- **What is needed**: Print, exactly as they stand, the lines below from the one that has "focal_mm: 32" to the one that has "vfov_deg: 57.3", inclusive, leaving out the pictures.

- **Data provided**:
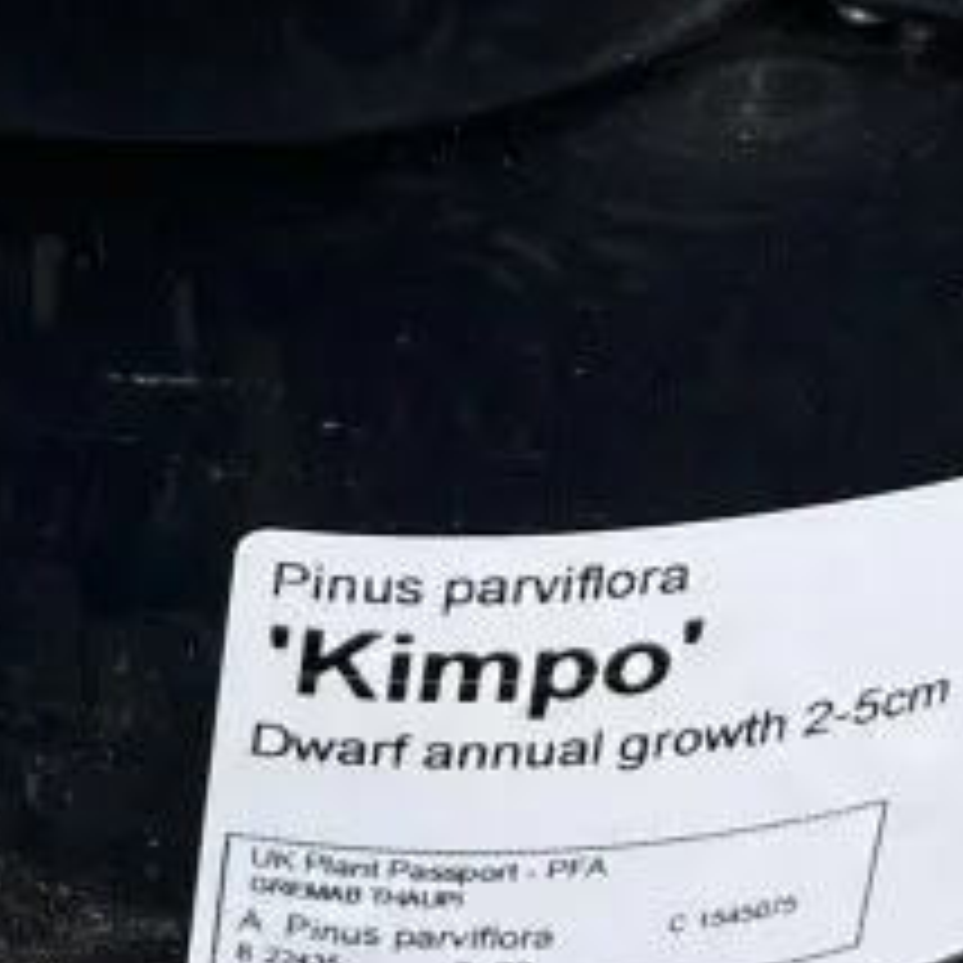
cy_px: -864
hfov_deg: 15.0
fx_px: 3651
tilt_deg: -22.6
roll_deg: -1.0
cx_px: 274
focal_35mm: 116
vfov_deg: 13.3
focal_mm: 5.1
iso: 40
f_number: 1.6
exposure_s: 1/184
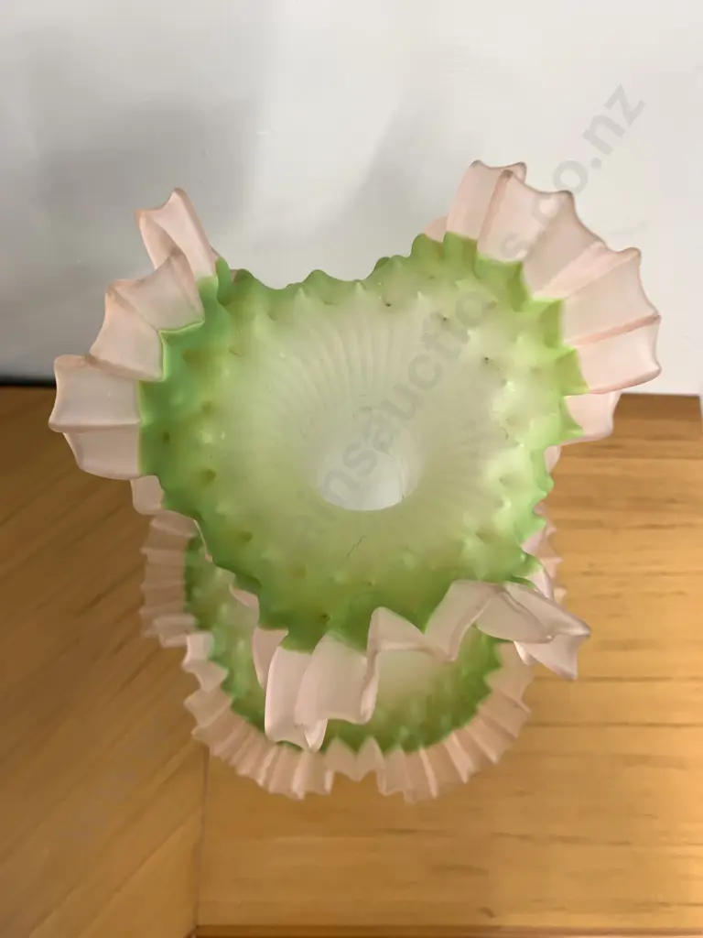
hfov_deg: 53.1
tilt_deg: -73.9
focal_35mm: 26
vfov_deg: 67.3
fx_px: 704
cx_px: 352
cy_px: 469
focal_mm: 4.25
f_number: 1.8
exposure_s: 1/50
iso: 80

---

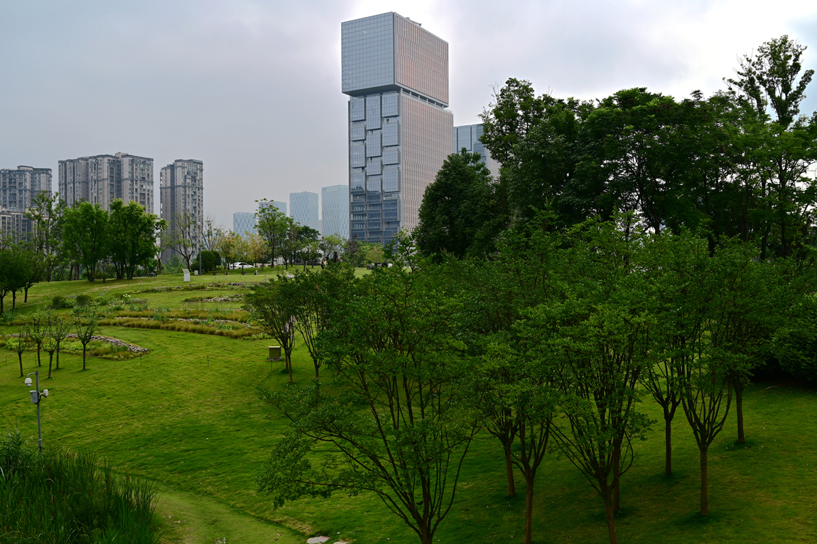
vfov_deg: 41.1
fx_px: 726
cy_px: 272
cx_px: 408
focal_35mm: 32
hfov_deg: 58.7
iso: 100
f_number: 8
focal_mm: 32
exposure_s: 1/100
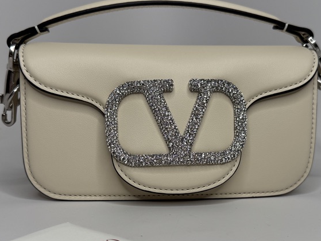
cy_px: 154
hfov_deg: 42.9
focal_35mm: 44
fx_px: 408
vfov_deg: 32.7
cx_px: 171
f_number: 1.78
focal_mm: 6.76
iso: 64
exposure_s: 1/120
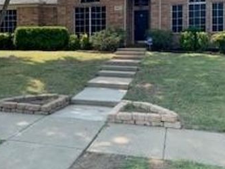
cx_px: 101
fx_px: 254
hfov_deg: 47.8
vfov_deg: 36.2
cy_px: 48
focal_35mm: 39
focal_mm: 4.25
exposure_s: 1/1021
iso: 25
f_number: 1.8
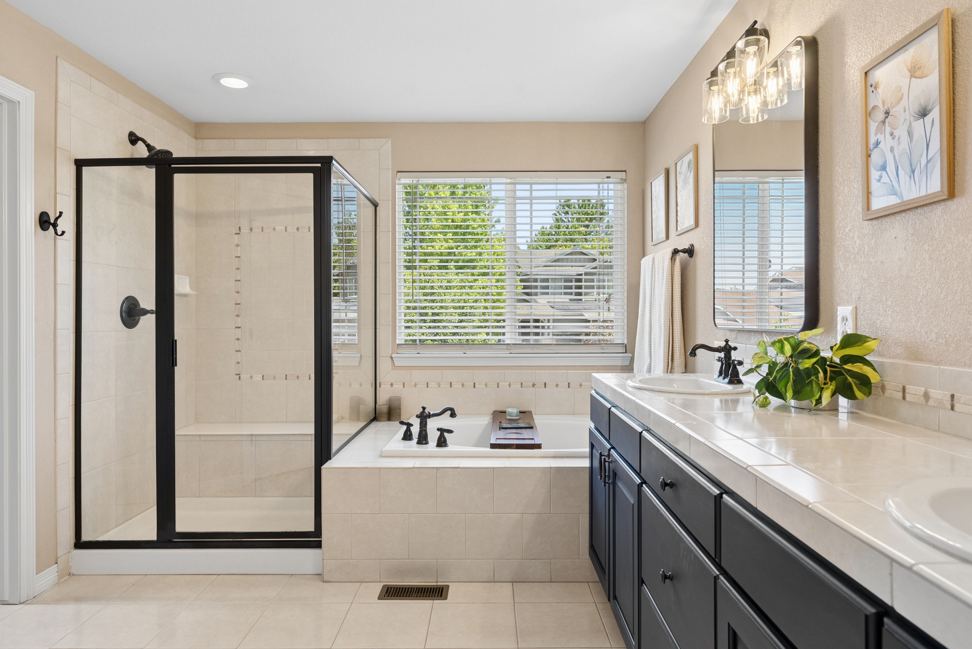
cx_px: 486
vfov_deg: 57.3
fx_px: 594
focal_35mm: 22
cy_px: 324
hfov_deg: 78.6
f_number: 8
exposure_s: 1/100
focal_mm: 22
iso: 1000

==

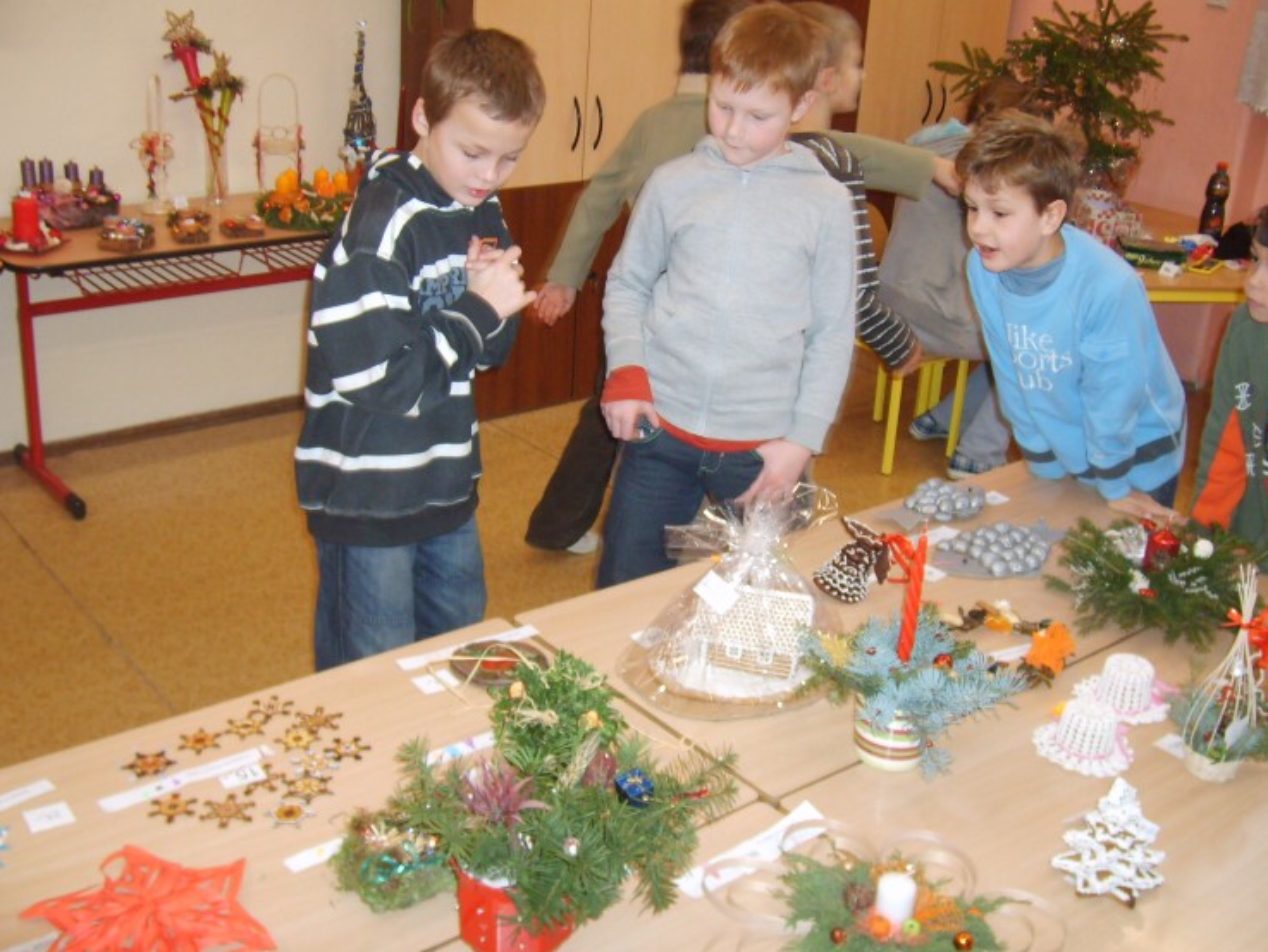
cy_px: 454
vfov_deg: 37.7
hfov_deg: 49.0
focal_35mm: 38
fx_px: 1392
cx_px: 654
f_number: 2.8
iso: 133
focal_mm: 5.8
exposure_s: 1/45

- **Solved exercise**:
focal_mm: 32
exposure_s: 1/100
cy_px: 154
hfov_deg: 42.9
focal_35mm: 44
fx_px: 408
vfov_deg: 32.7
cx_px: 171
f_number: 1.78
focal_mm: 6.76
iso: 64
exposure_s: 1/120
cx_px: 101
fx_px: 254
hfov_deg: 47.8
vfov_deg: 36.2
cy_px: 48
focal_35mm: 39
focal_mm: 4.25
exposure_s: 1/1021
iso: 25
f_number: 1.8
cx_px: 486
vfov_deg: 57.3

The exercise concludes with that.